Italie : un drame familial tourne au scandale judiciaire
La mère du petit Ramy Tonio, âgé de seulement quinze mois, fait face à des poursuites pour homicide involontaire et fausses déclarations, selon les informations rapportées par le média italien Il Centro. Cette affaire tragique, qui a ému l'Italie, met en lumière des négligences graves dans la protection de l'enfant.
Une urgence médicale qui tourne au drame
Le 10 août dernier, le nourrisson a été transporté en urgence absolue à l'hôpital de Vasto, dans les Abruzzes. Malgré les efforts acharnés des équipes médicales pour le réanimer, l'enfant n'a pas survécu. Initialement, les médecins ont envisagé une mort naturelle, telle que le syndrome de mort subite du nourrisson, ou une suffocation accidentelle.
Cependant, l'autopsie, réalisée par les autorités judiciaires, a révélé une vérité bien plus sombre. L'Agenzia Nazionale Stampa Associata (ANSA) a confirmé que le bébé est mort des suites d'une overdose de cocaïne. Les investigations suggèrent que Ramy aurait trouvé une dose « indéterminée » de cette drogue dans l'appartement familial et l'aurait ingérée, provoquant une intoxication aiguë fatale.

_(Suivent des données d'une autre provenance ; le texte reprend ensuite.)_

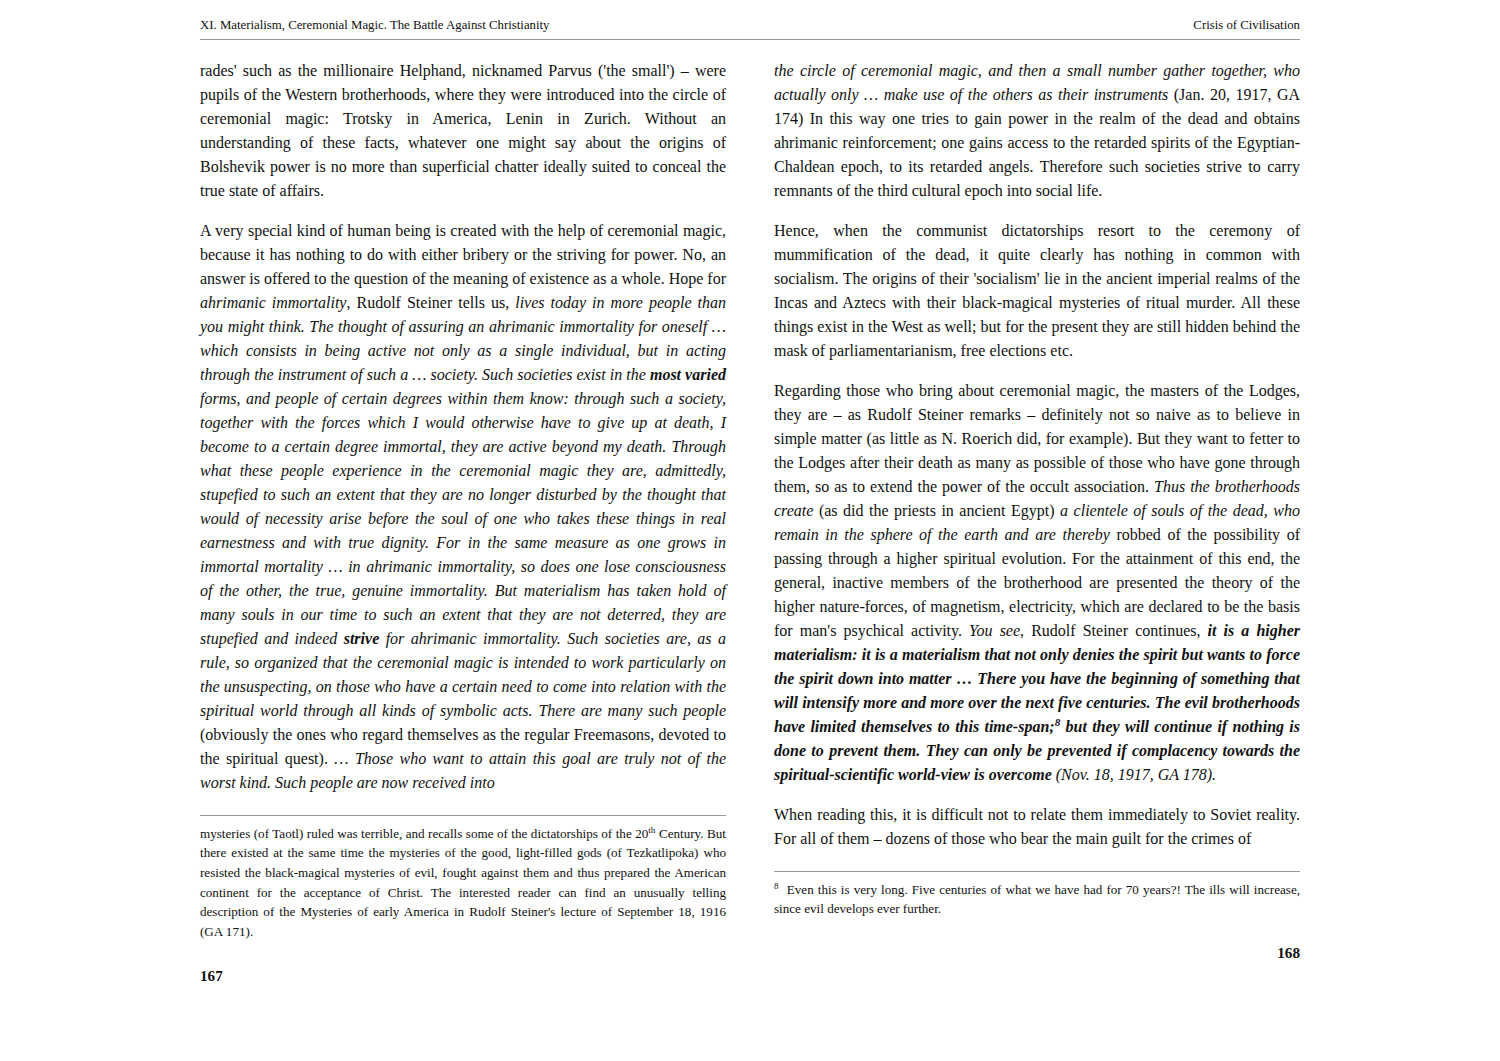XI. Materialism, Ceremonial Magic. The Battle Against Christianity Crisis of Civilisation
rades' such as the millionaire Helphand, nicknamed Parvus ('the small') – were pupils of the Western brotherhoods, where they were introduced into the circle of ceremonial magic: Trotsky in America, Lenin in Zurich. Without an understanding of these facts, whatever one might say about the origins of Bolshevik power is no more than superficial chatter ideally suited to conceal the true state of affairs.
A very special kind of human being is created with the help of ceremonial magic, because it has nothing to do with either bribery or the striving for power. No, an answer is offered to the question of the meaning of existence as a whole. Hope for ahrimanic immortality, Rudolf Steiner tells us, lives today in more people than you might think. The thought of assuring an ahrimanic immortality for oneself … which consists in being active not only as a single individual, but in acting through the instrument of such a … society. Such societies exist in the most varied forms, and people of certain degrees within them know: through such a society, together with the forces which I would otherwise have to give up at death, I become to a certain degree immortal, they are active beyond my death. Through what these people experience in the ceremonial magic they are, admittedly, stupefied to such an extent that they are no longer disturbed by the thought that would of necessity arise before the soul of one who takes these things in real earnestness and with true dignity. For in the same measure as one grows in immortal mortality … in ahrimanic immortality, so does one lose consciousness of the other, the true, genuine immortality. But materialism has taken hold of many souls in our time to such an extent that they are not deterred, they are stupefied and indeed strive for ahrimanic immortality. Such societies are, as a rule, so organized that the ceremonial magic is intended to work particularly on the unsuspecting, on those who have a certain need to come into relation with the spiritual world through all kinds of symbolic acts. There are many such people (obviously the ones who regard themselves as the regular Freemasons, devoted to the spiritual quest). … Those who want to attain this goal are truly not of the worst kind. Such people are now received into
mysteries (of Taotl) ruled was terrible, and recalls some of the dictatorships of the 20th Century. But there existed at the same time the mysteries of the good, light-filled gods (of Tezkatlipoka) who resisted the black-magical mysteries of evil, fought against them and thus prepared the American continent for the acceptance of Christ. The interested reader can find an unusually telling description of the Mysteries of early America in Rudolf Steiner's lecture of September 18, 1916 (GA 171).
167
the circle of ceremonial magic, and then a small number gather together, who actually only … make use of the others as their instruments (Jan. 20, 1917, GA 174) In this way one tries to gain power in the realm of the dead and obtains ahrimanic reinforcement; one gains access to the retarded spirits of the Egyptian-Chaldean epoch, to its retarded angels. Therefore such societies strive to carry remnants of the third cultural epoch into social life.
Hence, when the communist dictatorships resort to the ceremony of mummification of the dead, it quite clearly has nothing in common with socialism. The origins of their 'socialism' lie in the ancient imperial realms of the Incas and Aztecs with their black-magical mysteries of ritual murder. All these things exist in the West as well; but for the present they are still hidden behind the mask of parliamentarianism, free elections etc.
Regarding those who bring about ceremonial magic, the masters of the Lodges, they are – as Rudolf Steiner remarks – definitely not so naive as to believe in simple matter (as little as N. Roerich did, for example). But they want to fetter to the Lodges after their death as many as possible of those who have gone through them, so as to extend the power of the occult association. Thus the brotherhoods create (as did the priests in ancient Egypt) a clientele of souls of the dead, who remain in the sphere of the earth and are thereby robbed of the possibility of passing through a higher spiritual evolution. For the attainment of this end, the general, inactive members of the brotherhood are presented the theory of the higher nature-forces, of magnetism, electricity, which are declared to be the basis for man's psychical activity. You see, Rudolf Steiner continues, it is a higher materialism: it is a materialism that not only denies the spirit but wants to force the spirit down into matter … There you have the beginning of something that will intensify more and more over the next five centuries. The evil brotherhoods have limited themselves to this time-span;8 but they will continue if nothing is done to prevent them. They can only be prevented if complacency towards the spiritual-scientific world-view is overcome (Nov. 18, 1917, GA 178).
When reading this, it is difficult not to relate them immediately to Soviet reality. For all of them – dozens of those who bear the main guilt for the crimes of
8 Even this is very long. Five centuries of what we have had for 70 years?! The ills will increase, since evil develops ever further.
168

L'enquête judiciaire pointe une imprudence majeure
Le parquet de Vasto a rapidement ouvert une enquête judiciaire approfondie, aboutissant à la mise en cause de la mère, âgée de trente ans. Les magistrats ont retenu le chef d'homicide involontaire, mettant en avant plusieurs éléments accablants :
- Une imprudence majeure consistant à laisser des stupéfiants à portée d'un enfant en bas âge.
- Une négligence grave dans la surveillance parentale, alors que protéger ses enfants constitue une obligation légale fondamentale.
Le parquet a également pris en compte les fausses informations fournies par la mère lors de ses premières auditions. Elle est accusée d'avoir délibérément menti et omis la présence de drogues dans le logement, des déclarations qui ont retardé le travail des enquêteurs et compliqué la recherche de la vérité.
Des scellés et des relevés pour reconstituer les faits
Pour étayer l'accusation, l'appartement familial a été placé sous scellés. Des relevés métriques détaillés sont en cours d'exécution afin de reconstituer avec précision les déplacements de l'enfant dans le domicile. L'objectif est de confirmer, preuves à l'appui, que Ramy a bien eu accès à la substance mortelle, comme le relate Il Centro.
Face à ces accusations, l'avocat de la mère a réagi en affirmant que sa cliente est « stupéfaite par les accusations portées contre elle ». Il a annoncé son intention de fournir des éclaircissements au fil de l'instruction, laissant présager une défense vigoureuse dans cette affaire qui mêle tragédie familiale et responsabilité pénale.